Automáticamente me recuerdo sólo con mi camiseta y mi ropa interior en su cama. Entonces dijo que le gustaba que estuviese así, que esa clase de intimidad y confianza fuese algo común para nosotros.
Al dejar los platos en la pila, se queda inmóvil. Resopla con fuerza alzando la cabeza y se pasa una mano por el pelo hasta dejarla en la nuca.
—Todo esto es una maldita putada —gruñe como si no pudiese aguantar más esas palabras—. Me estás diciendo que tuviste un crío con diecisiete años y que tus padres te abandonaron. —Cabecea. Ahora mismo la rabia lo inunda todo dentro de él—. Joder, Paula—sisea.
Sé por qué lo dice. Sé que suena muy duro, pero, gracias a
Dios, aunque lo fue, también aprendí mucho y encontré a la gente más maravillosa del mundo en el camino.

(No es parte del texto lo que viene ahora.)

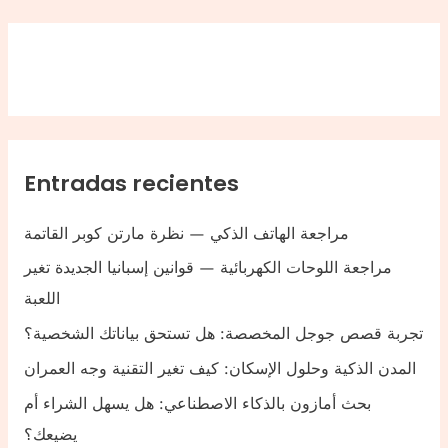
Entradas recientes
مراجعة الهاتف الذكي — نظرة مارتن كوبر القاتمة
مراجعة اللوحات الكهربائية — قوانين إسبانيا الجديدة تغير
اللعبة
تجربة قصص جوجل المخصصة: هل تستحق بياناتك الشخصية؟
المدن الذكية وحلول الإسكان: كيف تغير التقنية وجه العمران
بحث أمازون بالذكاء الاصطناعي: هل يسهل الشراء أم
يضيعك؟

—Pedro, soy feliz y también lo fui entonces —trato de hacerle entender con la voz impregnada de ternura—. Adela, Amelia, Hernan y otras personas muy importantes para mí se convirtieron en mi familia. Fue duro y pasé un miedo terrible, pero tuve a Maxi y sólo por eso todo lo demás mereció la pena.
No dice nada, ni siquiera se mueve, pero su cuerpo sigue reflejando la misma tensión. Finalmente vuelve a pasarse las manos por el pelo, esta vez las dos, se aleja un paso del mueble y comienza a andar hacia la puerta. Yo lo observo recorrer mi apartamento sin poder reaccionar. Recoge su marinero del recibidor y abre la puerta. Quiero pedirle que no se vaya, pero las palabras se niegan a cruzar mi garganta.

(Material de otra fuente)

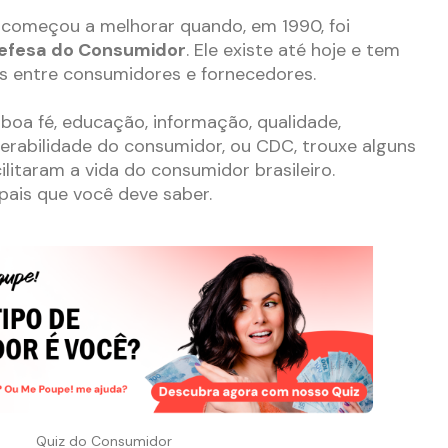
 começou a melhorar quando, em 1990, foi
efesa do Consumidor
. Ele existe até hoje e tem
s entre consumidores e fornecedores.
boa fé, educação, informação, qualidade,
erabilidade do consumidor, ou CDC, trouxe alguns
cilitaram a vida do consumidor brasileiro.
ipais que você deve saber
.
Quiz do Consumidor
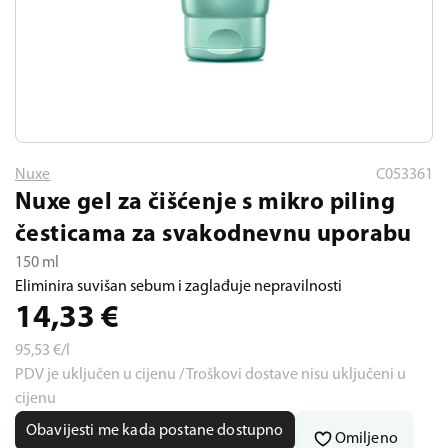
Nuxe
C053361
Nuxe gel za čišćenje s mikro piling
česticama za svakodnevnu uporabu
150 ml
Eliminira suvišan sebum i zaglađuje nepravilnosti
14,33
€
95,53
€/l
PDV je uključen u cijenu / Troškovi dostave nisu uključeni u
cijenu
Obavijesti me kada postane dostupno
Omiljeno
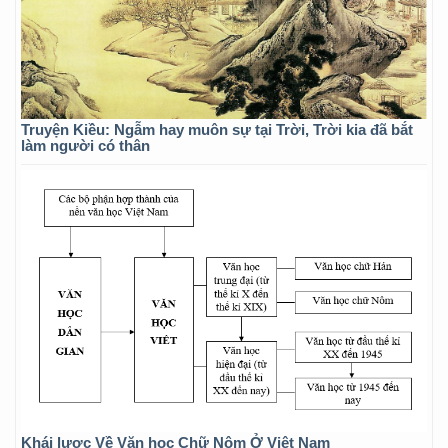
Truyện Kiều: Ngẫm hay muôn sự tại Trời, Trời kia đã bắt
làm người có thân
Khái lược Về Văn học Chữ Nôm Ở Việt Nam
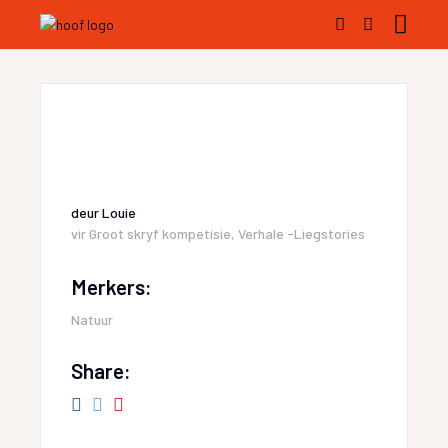
deur
Louie
vir
Groot skryf kompetisie
,
Verhale -Liegstories
Merkers:
Natuur
Share:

Estoy triste y nerviosa y me odio a mí misma por haber cometido el estúpido error de ocultarle todo esto.
—Se parece a ti —dice aún sosteniendo la madera, con la mirada clavada en sus propios pies.
Pedro se vuelve y su mirada atrapa la mía una vez más. Por un momento tengo la sensación de que va a quedarse, que va a decirme que nada de lo que le he contado ni el hecho de no habérselo dicho antes importa... pero no lo hace. Se marcha y yo me quedo mirando la puerta, conteniendo las lágrimas. No va a perdonarme.